Cultural imperialism was one of the first terms I learned at Duke. It was an integral layer within my global health seminar, the layer reminding our class that international service is yet one more vehicle for Westernization. The concept of cultural imperialism within service work was also reflected in my conversations with other Duke students. Volunteering in Africa now seemed trite and patronizing. I became hyper-aware of how I dialogued about my passions, using words like service and development rather than “helping others.” Maybe that was the point of all the required readings on cultural imperialism in my seminar—to force me to think more critically about my international role—but I can’t help but wish there were more action and activism coupled with the increased amount of critical thinking.
Westerners are not the only people fighting for social and economic justice. Two weeks ago, Taliban members in Pakistan shot 14-year-old Malala Yousufzai, a schoolgirl who was also an activist for girls’ education. In addressing the attack on Malala, a Taliban spokesman claimed his group was behind the shooting and said, “She was young but she was promoting Western culture.” Malala’s insistence on education for girls runs counter to the existing norms of her region. It’s counter to the desires of the Taliban, and maybe it’s even counter to the desires of the majority of people where she lives. By promoting girls’ education, Malala was seen as importing Westernization. In some ways, she was, since education is more prominent in developed areas of the world.
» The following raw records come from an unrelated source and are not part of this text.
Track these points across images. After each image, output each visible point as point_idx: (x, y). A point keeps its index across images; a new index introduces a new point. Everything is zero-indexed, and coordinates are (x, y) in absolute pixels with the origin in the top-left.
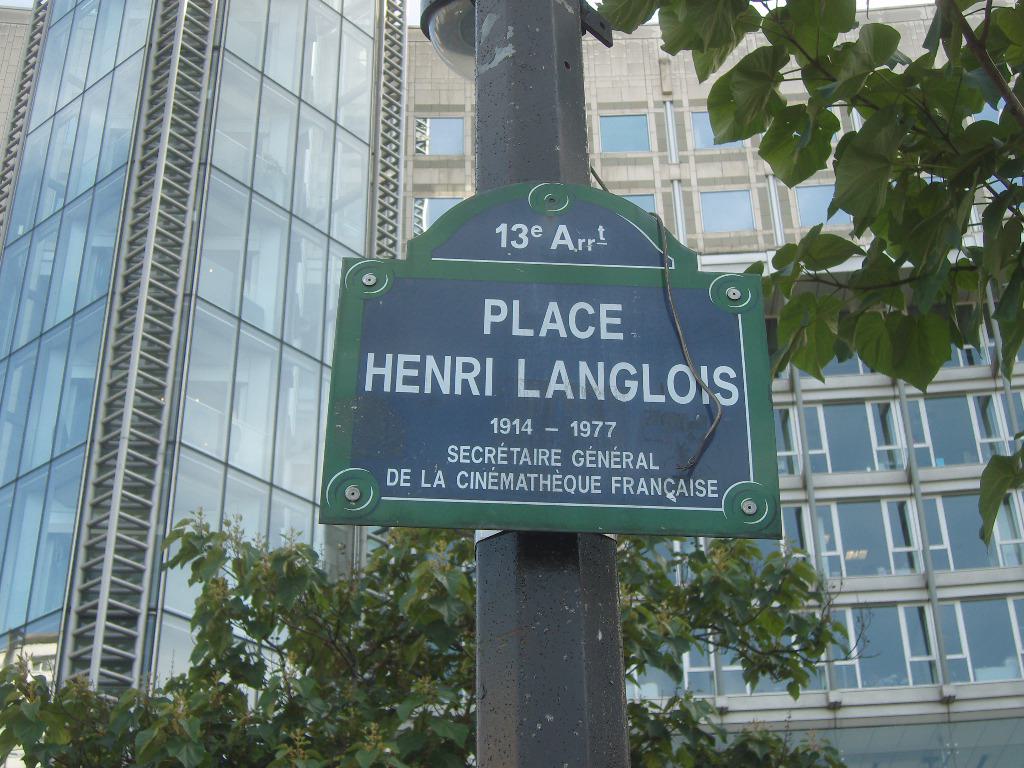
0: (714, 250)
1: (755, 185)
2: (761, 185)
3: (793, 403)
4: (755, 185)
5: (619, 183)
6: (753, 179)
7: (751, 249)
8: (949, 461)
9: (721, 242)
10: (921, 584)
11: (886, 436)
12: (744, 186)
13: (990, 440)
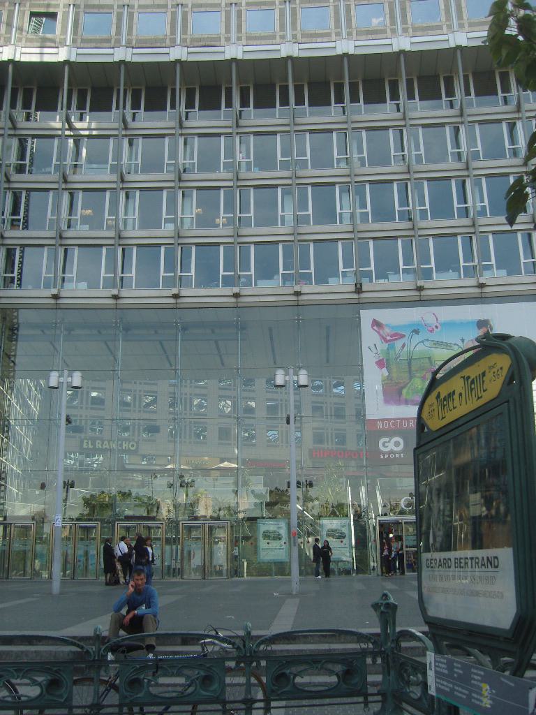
0: (140, 45)
1: (170, 10)
2: (173, 10)
3: (462, 123)
4: (170, 10)
5: (94, 5)
6: (170, 6)
7: (162, 46)
8: (262, 169)
9: (145, 41)
10: (471, 224)
11: (457, 144)
12: (163, 10)
13: (514, 147)
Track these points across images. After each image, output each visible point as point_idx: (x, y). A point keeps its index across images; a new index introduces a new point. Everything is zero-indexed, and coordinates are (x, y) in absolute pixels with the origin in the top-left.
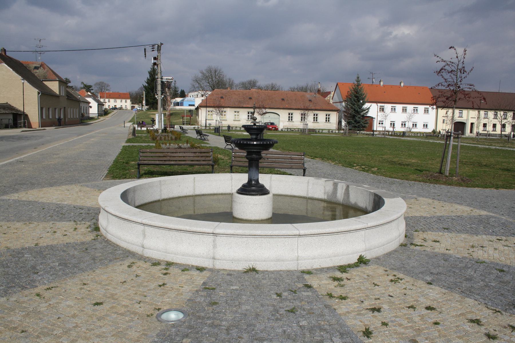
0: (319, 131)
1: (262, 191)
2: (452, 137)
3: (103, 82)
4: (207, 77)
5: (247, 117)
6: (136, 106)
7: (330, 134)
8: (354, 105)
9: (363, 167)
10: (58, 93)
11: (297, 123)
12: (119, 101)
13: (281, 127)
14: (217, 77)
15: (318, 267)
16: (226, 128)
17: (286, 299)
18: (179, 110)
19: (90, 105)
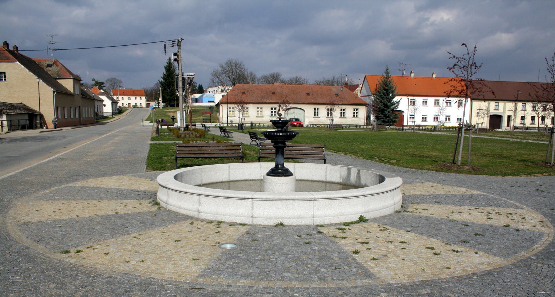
0: (346, 127)
1: (287, 173)
2: (463, 129)
3: (115, 79)
4: (227, 71)
5: (270, 113)
6: (153, 104)
7: (358, 129)
8: (383, 98)
9: (383, 159)
10: (72, 91)
11: (323, 118)
12: (133, 98)
13: (306, 123)
14: (238, 71)
15: (329, 223)
16: (250, 125)
17: (304, 238)
18: (198, 107)
19: (104, 103)
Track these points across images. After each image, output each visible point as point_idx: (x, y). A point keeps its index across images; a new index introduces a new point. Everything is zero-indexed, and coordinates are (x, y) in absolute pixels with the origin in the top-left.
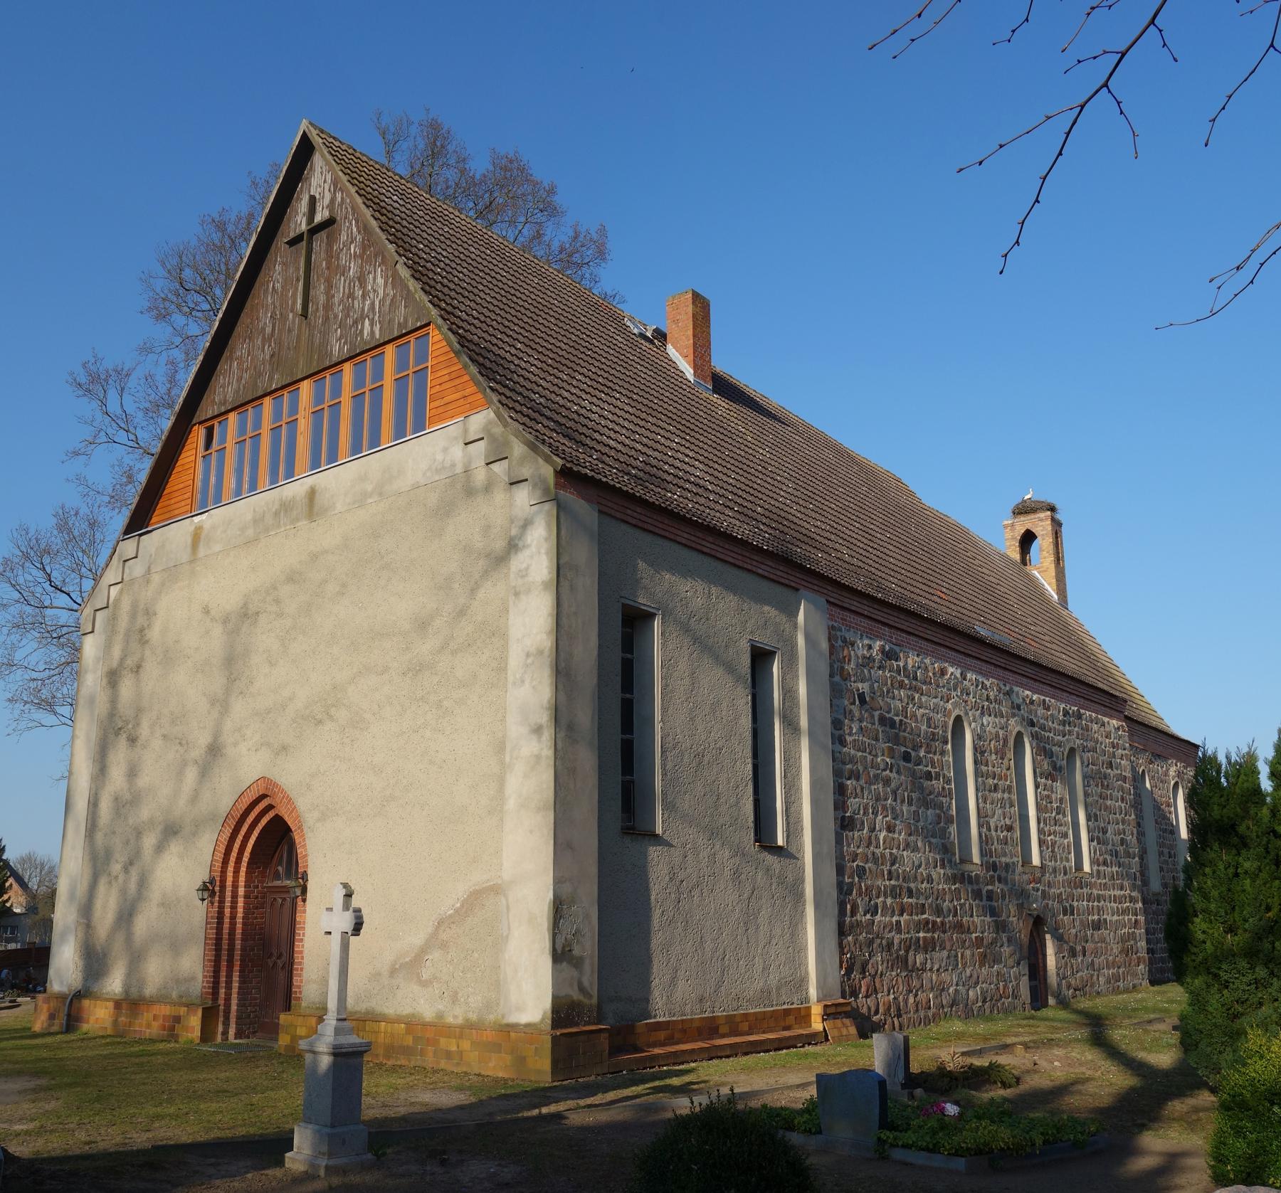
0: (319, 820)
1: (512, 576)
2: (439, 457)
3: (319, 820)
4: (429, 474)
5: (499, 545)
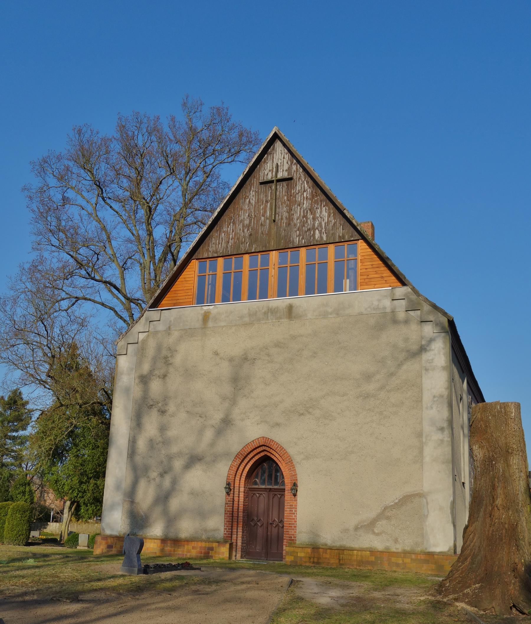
0: (304, 459)
1: (423, 362)
2: (376, 303)
3: (304, 459)
4: (369, 310)
5: (415, 348)
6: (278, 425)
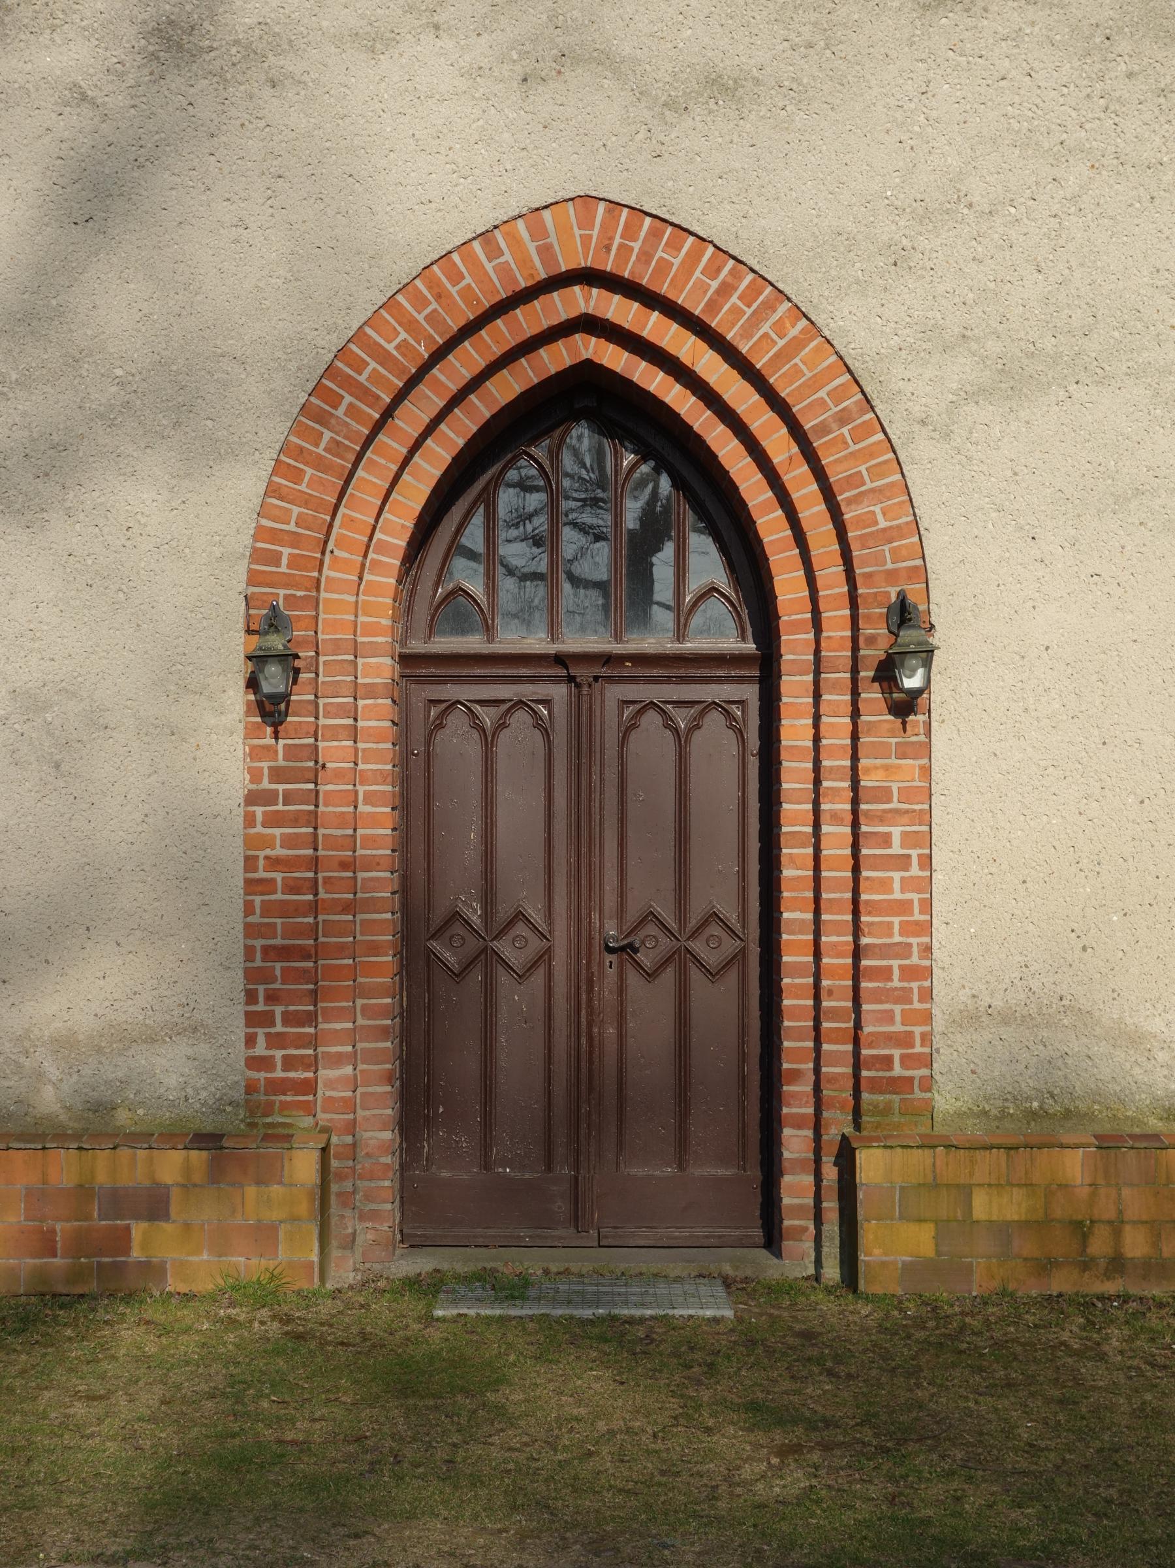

The day before Malala was shot, a 14-year-old girl in Indonesia returned to school after being raped and held captive. During the flag ceremony on the day she returned to school, a staff member referenced the situation in a speech and said that the school “could no longer accept a student that has tarnished the school’s image.” A teacher also told the young girl to pack her things and leave. The school has since apologized, but not surprisingly, the girl has not gone back to school. She is surrounded by people who degraded her for being raped.
Culture is inextricable to these stories, and I was reminded of the difficulty of acting within environments where I lack cultural competence, such as Pakistan or Indonesia. But I was also reminded of how enthusiastic I used to be about international service when I first arrived at Duke in the fall of 2009 and how hesitant I have become in the last three years. Whether I’m afraid of being a cultural imperialist, afraid others will see me as one or completely overwhelmed by the prospects of international work, I know that somehow I have become much more likely to feel disempowered when I hear stories involving people like Malala.
I’m taking the time now to remind myself how interconnected I am with people in all parts of the world. I may not understand their experiences, but that should not, and does not, exempt me from being interconnected with them. I don’t know what I want to do next year, but I’m trying to be in touch with how I think the world should be and stop apologizing for wanting to make a change. There has to be a way to not tarnish the drive toward social and economic justice, to not dub it as always a white savior complex and to improve it through practical knowledge from our Duke experiences.
In terms of going forward, I do think we should be having dialogues about cultural imperialism within service, but I don’t think we should be hesitating to act. I do want cultural traditions to remain distinct, but I don’t see a role for gender inequality, poverty or prejudice of any form within “cultural values.” There’s a separate culture that incorporates all of these pernicious facets—homophobia, rape, gender inequality, violence, racism, poverty, classism—but that’s a culture common to all regions and all countries. Our culture here at Duke doesn’t unequivocally support rape survivors. We’re bound up in systems that curtail women from being equal, whether it’s through workplace discrimination, gender roles or the lack of mentors. So when we’re fighting against this culture, whether at home or abroad, we’re not perpetuating Western dominance. Rather, we’re redefining ourselves.